Lillian Mongeau reports that programs Santa Clara County and Los Angeles are providing a year-long science curriculum at little to no cost to districts.
Close to fifty Mountain View fourth graders are tramping through a county park in the hills above their town. They’re chasing after lizards, examining woodpecker holes and throwing twigs into speedy streams. It looks awesomely fun. But it’s supposed to be more than just fun. It’s supposed to be science class. Tour Guides from a non-profit called Environmental Volunteers are leading small groups of kids through the park. John Seyfarth’s group stops to smell the sage.
Seyfarth: Take a good sniff, OK? So can anybody guess why we call it cologne or cowboy cologne?
This trip is part of a year-long curriculum called “Science by Nature.” It was created by a group of environmental science non-profits. The non-profit leaders say they know the kids are benefiting, but it can be hard to measure the value of a field trip. Bob Power of the Santa Clara Audubon Society:
Power: Part of me doesn’t care whether we quantify it or not. I think we’re doing the right thing and I know our programs are good. On the other hand, it would be great to say: It’s quantifiable. It’s in this report. It’s scientifically valid.
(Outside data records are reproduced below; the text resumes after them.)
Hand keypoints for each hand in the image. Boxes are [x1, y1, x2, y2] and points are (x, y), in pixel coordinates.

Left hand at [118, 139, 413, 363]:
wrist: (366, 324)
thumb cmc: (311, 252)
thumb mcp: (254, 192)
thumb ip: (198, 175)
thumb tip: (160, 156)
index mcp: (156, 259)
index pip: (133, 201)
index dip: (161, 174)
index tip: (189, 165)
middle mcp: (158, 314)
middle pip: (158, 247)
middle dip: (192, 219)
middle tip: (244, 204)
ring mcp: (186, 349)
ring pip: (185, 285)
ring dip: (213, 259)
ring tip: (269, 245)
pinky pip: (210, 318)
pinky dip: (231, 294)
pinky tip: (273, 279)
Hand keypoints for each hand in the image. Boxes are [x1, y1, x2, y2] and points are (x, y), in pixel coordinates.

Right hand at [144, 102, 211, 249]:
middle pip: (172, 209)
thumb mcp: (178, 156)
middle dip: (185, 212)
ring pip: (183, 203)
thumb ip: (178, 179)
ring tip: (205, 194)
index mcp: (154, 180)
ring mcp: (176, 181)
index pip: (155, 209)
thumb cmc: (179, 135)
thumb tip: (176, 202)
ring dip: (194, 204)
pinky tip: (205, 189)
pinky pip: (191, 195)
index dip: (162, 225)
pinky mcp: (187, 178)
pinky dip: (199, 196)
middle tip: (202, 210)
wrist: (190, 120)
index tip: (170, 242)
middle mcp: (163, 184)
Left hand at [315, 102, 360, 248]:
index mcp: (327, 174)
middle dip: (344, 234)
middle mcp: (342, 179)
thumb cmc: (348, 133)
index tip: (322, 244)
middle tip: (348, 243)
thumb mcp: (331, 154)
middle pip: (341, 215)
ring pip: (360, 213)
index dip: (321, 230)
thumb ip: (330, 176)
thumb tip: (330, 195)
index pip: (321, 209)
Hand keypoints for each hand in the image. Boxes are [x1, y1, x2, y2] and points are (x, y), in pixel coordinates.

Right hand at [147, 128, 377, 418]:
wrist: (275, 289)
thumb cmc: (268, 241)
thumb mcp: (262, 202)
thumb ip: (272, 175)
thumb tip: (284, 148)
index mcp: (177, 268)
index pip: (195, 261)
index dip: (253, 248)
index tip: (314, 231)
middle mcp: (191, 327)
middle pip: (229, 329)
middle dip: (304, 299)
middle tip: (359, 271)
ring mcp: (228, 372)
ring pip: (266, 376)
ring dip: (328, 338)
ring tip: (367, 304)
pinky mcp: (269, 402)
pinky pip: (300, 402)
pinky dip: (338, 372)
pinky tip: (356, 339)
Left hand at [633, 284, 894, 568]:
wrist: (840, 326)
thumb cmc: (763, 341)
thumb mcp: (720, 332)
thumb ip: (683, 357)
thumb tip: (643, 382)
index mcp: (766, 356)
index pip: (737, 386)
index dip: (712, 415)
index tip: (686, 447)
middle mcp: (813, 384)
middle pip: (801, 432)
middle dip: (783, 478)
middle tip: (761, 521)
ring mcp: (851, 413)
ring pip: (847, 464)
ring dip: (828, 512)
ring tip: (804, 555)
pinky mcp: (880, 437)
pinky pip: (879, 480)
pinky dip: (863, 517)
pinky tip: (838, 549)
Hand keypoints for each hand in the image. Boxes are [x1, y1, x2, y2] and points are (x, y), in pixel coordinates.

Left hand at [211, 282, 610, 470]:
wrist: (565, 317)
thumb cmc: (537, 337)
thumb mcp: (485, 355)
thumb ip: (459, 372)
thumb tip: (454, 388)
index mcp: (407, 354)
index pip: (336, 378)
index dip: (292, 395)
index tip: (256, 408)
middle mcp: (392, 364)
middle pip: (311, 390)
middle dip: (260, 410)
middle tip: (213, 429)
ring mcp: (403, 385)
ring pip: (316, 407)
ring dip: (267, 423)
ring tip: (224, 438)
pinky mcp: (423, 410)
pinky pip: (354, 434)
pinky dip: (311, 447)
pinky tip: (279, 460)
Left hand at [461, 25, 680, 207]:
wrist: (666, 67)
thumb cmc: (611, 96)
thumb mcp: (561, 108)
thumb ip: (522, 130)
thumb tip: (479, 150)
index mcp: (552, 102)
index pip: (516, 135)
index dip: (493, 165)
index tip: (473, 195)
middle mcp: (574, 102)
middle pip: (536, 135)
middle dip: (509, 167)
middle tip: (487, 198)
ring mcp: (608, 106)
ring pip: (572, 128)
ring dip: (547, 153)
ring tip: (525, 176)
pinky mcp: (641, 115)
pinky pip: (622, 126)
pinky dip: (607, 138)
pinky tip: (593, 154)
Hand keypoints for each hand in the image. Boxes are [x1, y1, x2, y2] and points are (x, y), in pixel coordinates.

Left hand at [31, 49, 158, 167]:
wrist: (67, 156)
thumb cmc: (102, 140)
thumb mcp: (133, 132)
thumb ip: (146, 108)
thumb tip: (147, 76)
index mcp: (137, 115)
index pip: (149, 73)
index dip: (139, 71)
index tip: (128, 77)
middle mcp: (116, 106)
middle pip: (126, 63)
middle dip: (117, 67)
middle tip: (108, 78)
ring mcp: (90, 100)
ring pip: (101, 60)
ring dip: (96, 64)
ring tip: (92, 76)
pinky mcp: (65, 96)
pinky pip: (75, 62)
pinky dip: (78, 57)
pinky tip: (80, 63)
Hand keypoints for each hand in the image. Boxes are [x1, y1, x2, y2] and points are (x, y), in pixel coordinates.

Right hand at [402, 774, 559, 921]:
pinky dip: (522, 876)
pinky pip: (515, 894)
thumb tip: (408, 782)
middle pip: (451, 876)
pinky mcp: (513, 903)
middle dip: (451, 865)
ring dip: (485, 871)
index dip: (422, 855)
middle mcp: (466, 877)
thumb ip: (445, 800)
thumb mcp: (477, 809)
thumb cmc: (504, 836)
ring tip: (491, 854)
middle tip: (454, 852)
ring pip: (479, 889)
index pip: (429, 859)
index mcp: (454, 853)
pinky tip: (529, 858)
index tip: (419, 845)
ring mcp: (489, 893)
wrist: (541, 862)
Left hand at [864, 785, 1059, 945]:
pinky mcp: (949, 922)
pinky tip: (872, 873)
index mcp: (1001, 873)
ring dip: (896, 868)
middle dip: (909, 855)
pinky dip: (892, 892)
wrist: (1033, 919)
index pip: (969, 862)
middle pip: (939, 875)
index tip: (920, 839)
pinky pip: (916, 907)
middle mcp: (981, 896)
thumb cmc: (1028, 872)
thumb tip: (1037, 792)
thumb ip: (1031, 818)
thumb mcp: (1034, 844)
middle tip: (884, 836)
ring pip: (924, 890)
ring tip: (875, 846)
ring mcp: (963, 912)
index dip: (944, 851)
Now, the program’s funders have commissioned an independent study to help them figure out if Science by Nature has quantifiable result on standardized test scores. But test scores aren’t the only thing teachers are watching. Erma Hammond is a second grade teacher in Los Angeles where a similar program is offered. She’s found that her students’ enthusiasm for science is paying off…in writing.
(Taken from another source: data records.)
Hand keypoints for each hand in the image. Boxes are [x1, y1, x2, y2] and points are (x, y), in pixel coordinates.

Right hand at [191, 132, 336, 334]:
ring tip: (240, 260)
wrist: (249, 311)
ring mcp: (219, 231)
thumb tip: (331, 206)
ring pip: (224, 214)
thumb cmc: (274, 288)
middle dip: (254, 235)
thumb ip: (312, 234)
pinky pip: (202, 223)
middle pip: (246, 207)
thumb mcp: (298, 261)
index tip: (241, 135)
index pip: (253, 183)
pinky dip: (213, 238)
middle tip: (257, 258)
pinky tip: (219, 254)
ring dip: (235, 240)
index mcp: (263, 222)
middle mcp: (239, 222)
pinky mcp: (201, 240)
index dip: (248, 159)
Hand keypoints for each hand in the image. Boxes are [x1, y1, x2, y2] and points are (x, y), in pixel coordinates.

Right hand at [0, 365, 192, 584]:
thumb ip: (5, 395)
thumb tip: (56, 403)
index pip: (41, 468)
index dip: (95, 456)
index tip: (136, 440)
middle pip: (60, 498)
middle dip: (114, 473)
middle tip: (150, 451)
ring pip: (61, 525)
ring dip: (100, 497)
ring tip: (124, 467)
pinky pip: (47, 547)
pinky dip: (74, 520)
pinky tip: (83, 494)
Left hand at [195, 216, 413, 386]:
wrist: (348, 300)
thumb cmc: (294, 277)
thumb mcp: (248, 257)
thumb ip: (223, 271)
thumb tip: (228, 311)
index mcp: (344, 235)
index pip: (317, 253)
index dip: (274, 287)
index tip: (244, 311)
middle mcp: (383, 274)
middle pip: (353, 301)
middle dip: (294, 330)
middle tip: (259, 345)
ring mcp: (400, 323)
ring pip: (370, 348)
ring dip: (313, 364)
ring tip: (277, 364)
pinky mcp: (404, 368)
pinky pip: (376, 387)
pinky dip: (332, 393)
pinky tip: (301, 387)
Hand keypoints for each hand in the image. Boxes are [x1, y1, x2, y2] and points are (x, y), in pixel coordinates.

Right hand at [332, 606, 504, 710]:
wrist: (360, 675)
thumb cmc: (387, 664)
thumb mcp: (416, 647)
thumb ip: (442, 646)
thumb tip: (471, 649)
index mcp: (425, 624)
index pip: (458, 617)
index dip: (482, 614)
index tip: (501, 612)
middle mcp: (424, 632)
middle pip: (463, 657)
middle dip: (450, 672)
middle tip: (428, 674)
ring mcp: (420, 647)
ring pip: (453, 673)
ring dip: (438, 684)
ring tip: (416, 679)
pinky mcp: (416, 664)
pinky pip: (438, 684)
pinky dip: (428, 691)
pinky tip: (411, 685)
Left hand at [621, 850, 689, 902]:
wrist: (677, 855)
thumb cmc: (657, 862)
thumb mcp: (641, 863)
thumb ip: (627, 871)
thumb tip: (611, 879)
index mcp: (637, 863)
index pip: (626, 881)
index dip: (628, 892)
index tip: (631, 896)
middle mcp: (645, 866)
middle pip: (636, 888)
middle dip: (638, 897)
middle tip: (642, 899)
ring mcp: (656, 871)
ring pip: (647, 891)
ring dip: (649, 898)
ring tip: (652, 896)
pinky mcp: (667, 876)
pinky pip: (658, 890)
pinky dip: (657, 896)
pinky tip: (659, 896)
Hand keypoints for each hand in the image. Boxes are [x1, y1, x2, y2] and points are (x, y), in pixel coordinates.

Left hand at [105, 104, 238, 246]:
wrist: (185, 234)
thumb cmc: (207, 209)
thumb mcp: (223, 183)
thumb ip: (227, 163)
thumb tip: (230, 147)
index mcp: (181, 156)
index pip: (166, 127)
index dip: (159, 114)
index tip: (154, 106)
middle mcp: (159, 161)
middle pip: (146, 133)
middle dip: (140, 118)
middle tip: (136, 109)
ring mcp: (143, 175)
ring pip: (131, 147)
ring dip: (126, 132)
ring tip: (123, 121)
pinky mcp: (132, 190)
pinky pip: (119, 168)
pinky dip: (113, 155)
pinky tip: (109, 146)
Hammond: Every year second graders have to write a friendly letter.
This year students wrote about what they learned during a field trip to the Desert Dome.
Hammond: The letters were incredible. So, actually that standard has been met by half of the class already with just that one experience. … They’re not just parroting what the teacher said to write, they’re coming up with their own way of saying things.
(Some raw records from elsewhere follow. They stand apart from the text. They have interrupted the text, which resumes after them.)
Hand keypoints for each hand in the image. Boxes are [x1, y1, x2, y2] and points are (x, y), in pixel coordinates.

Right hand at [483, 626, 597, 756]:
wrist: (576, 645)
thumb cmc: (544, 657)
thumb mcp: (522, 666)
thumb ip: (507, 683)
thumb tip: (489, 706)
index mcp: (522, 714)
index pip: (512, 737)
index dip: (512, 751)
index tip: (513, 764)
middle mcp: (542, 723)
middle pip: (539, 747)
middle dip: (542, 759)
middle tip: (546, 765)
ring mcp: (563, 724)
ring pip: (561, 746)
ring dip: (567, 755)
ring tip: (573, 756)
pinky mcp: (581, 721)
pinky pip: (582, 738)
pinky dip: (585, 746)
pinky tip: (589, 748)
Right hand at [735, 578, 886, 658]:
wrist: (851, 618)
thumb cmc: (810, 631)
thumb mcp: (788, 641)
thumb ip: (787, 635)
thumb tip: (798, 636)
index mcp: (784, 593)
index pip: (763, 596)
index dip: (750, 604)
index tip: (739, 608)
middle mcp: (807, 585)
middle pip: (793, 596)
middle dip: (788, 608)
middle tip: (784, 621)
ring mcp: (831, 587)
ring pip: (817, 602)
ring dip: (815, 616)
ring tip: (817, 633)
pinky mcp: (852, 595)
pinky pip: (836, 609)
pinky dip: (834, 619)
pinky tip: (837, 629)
The teachers in Mountain View weren’t surprised to hear this. When their students wrote thank you notes to Environmental Volunteers they showed the same excitement and attention to detail. To wit:
Daniela Gloucester: Dear John, Thank you so much for telling us all about the wild plants and animals.
Lupita Villanueva Arisa: It was great, but the ones I liked the most was the woodpecker’s holes in the tree and the stream how it sounds.
Kai Jennings: I also liked the creek because we got to throw sticks and try to skip rocks.
Gloucester: I think it’s awesome that the nickname for sage is cowboy cologne.
Jennings: My favorite part was when we climbed the hill, because we got to see a great view when we got to the top.
Brian Gonzalez: PS Thank you for letting us touch the dead owl.
The kids’ letters make it clear that hands-on science learning has an impact. Their excitement about their experiences is even spilling over into other academic subjects. If this fall’s study shows the program can make a difference on high-stakes standardized tests, organizers hope it will convince other districts to adopt similar projects.